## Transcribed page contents
= = =
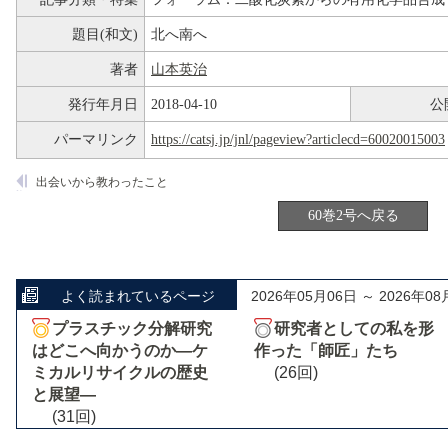
題目(和文)
北へ南へ
著者
山本英治
発行年月日
2018-04-10
公
パーマリンク
https://catsj.jp/jnl/pageview?articlecd=60020015003
出会いから教わったこと
60巻2号へ戻る
よく読まれているページ
2026年05月06日 ～ 2026年08
プラスチック分解研究
研究者としての私を形
はどこへ向かうのか―ケ
作った「師匠」たち
ミカルリサイクルの歴史
(26回)
と展望―
(31回)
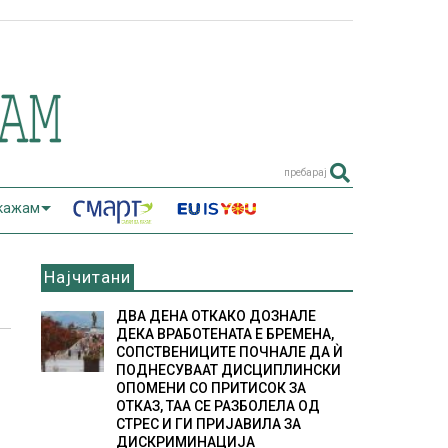
пребарај
 кажам
Најчитани
ДВА ДЕНА ОТКАКО ДОЗНАЛЕ
ДЕКА ВРАБОТЕНАТА Е БРЕМЕНА,
СОПСТВЕНИЦИТЕ ПОЧНАЛЕ ДА Ѝ
ПОДНЕСУВААТ ДИСЦИПЛИНСКИ
ОПОМЕНИ СО ПРИТИСОК ЗА
ОТКАЗ, ТАА СЕ РАЗБОЛЕЛА ОД
СТРЕС И ГИ ПРИЈАВИЛА ЗА
ДИСКРИМИНАЦИЈА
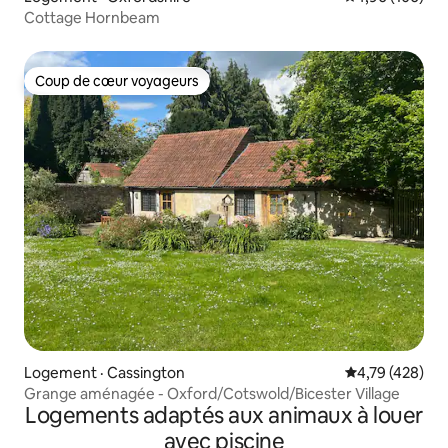
Cottage Hornbeam
Coup de cœur voyageurs
Coup de cœur voyageurs
Logement · Cassington
Note moyenne 
4,79 (428)
Grange aménagée - Oxford/Cotswold/Bicester Village
Logements adaptés aux animaux à louer
avec piscine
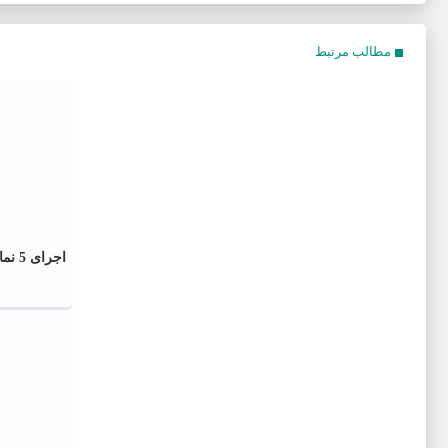
مطالب مرتبط
اجرای 5 نمایش و استقبال گرم مخاطبان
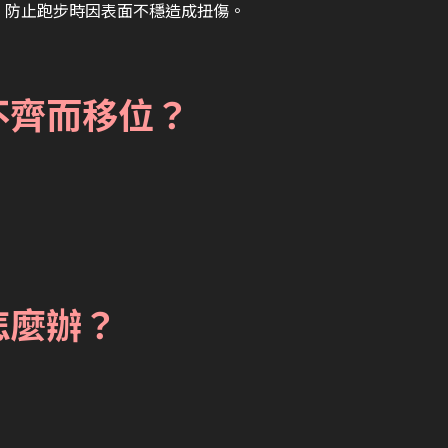
力，防止跑步時因表面不穩造成扭傷。
不齊而移位？
怎麼辦？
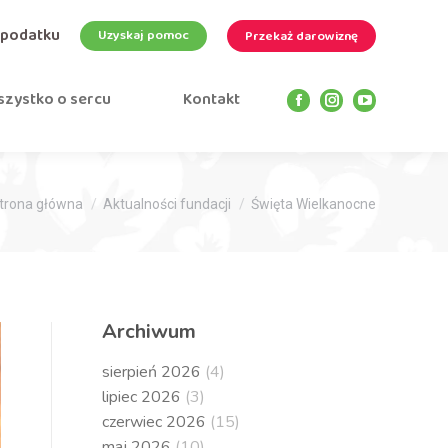
 podatku
Uzyskaj pomoc
Przekaż darowiznę
zystko o sercu
Kontakt
Facebook
Instagram
YouTube
page
page
page
opens
opens
opens
in
in
in
esteś tutaj:
new
new
new
trona główna
Aktualności fundacji
Święta Wielkanocne
window
window
window
Archiwum
sierpień 2026
(4)
lipiec 2026
(3)
czerwiec 2026
(15)
maj 2026
(10)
= = =
## TO-DO ITEM
Up to and including the line containing "مطالب مرتبط", repeat every line from the start of the data, but none of the pictures.

## RESULT OF THIS TASK
題目(和文)
北へ南へ
著者
山本英治
発行年月日
2018-04-10
公
パーマリンク
https://catsj.jp/jnl/pageview?articlecd=60020015003
出会いから教わったこと
60巻2号へ戻る
よく読まれているページ
2026年05月06日 ～ 2026年08
プラスチック分解研究
研究者としての私を形
はどこへ向かうのか―ケ
作った「師匠」たち
ミカルリサイクルの歴史
(26回)
と展望―
(31回)
пребарај
 кажам
Најчитани
ДВА ДЕНА ОТКАКО ДОЗНАЛЕ
ДЕКА ВРАБОТЕНАТА Е БРЕМЕНА,
СОПСТВЕНИЦИТЕ ПОЧНАЛЕ ДА Ѝ
ПОДНЕСУВААТ ДИСЦИПЛИНСКИ
ОПОМЕНИ СО ПРИТИСОК ЗА
ОТКАЗ, ТАА СЕ РАЗБОЛЕЛА ОД
СТРЕС И ГИ ПРИЈАВИЛА ЗА
ДИСКРИМИНАЦИЈА
Cottage Hornbeam
Coup de cœur voyageurs
Coup de cœur voyageurs
Logement · Cassington
Note moyenne 
4,79 (428)
Grange aménagée - Oxford/Cotswold/Bicester Village
Logements adaptés aux animaux à louer
avec piscine
مطالب مرتبط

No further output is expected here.